Suspended prison term ‘too lenient’


The decision not to imprison a building contractor for the manslaughter of a worker who fell from a slippery roof was unduly lenient, the director of public prosecutions argued yesterday.

Barra McGrory QC told the Court of Appeal it had been wrong to suspended Norman McKenzie’s sentence following the death of Petyo Hristanov,. 57, in January 2015.

Mr Hristanov, a father of two, was fatally injured when he and a workmate fell from a partially constructed farm shed on Portadown’s Derrycarne Road.

The accident occurred in rainy conditions where no scaffolding, safety nets or harnesses had been provided.

McKenzie, 48, from Drumgose Road in Dungannon, pleaded guilty to manslaughter by gross negligence.

He received a 15-month sentence, suspended for three years, and was fined £3,000.

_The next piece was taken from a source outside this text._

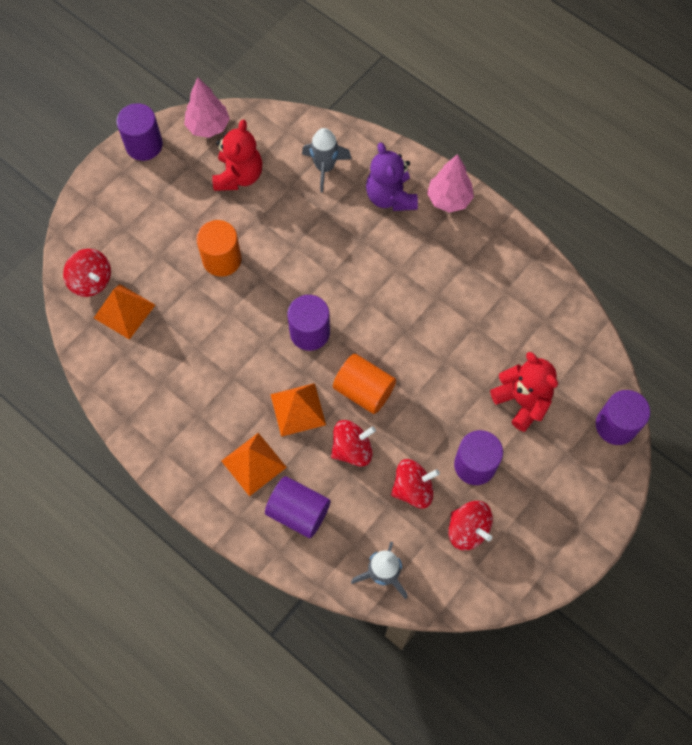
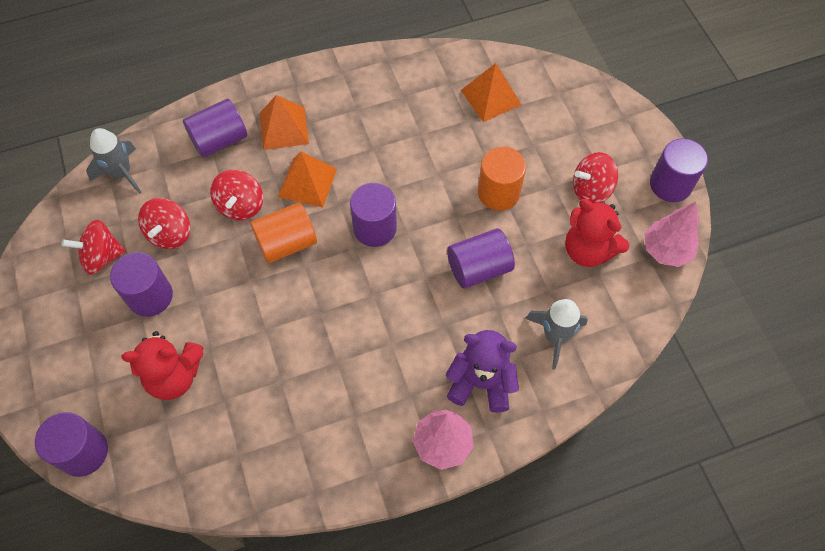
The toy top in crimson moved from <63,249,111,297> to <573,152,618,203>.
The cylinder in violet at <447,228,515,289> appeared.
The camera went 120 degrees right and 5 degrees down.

Senior judges heard he has shown extreme remorse for the death of a worker regarded more like a family member.

But the director insisted the term handed down was too lenient. The contractor had failed to heed weather warnings from his workers on the day of the accident, Mr McGrory pointed out.

McKenzie’s defence counsel described him as “a broken man”.

Lord Justice Gillen insisted that company representatives could face jail in similar cases.

“The law moves on, the need to protect workmen is now more obvious to us all,” he said.

Reserving judgment, the judge pledged to give a decision within weeks.

McKenzie was released on continuing bail.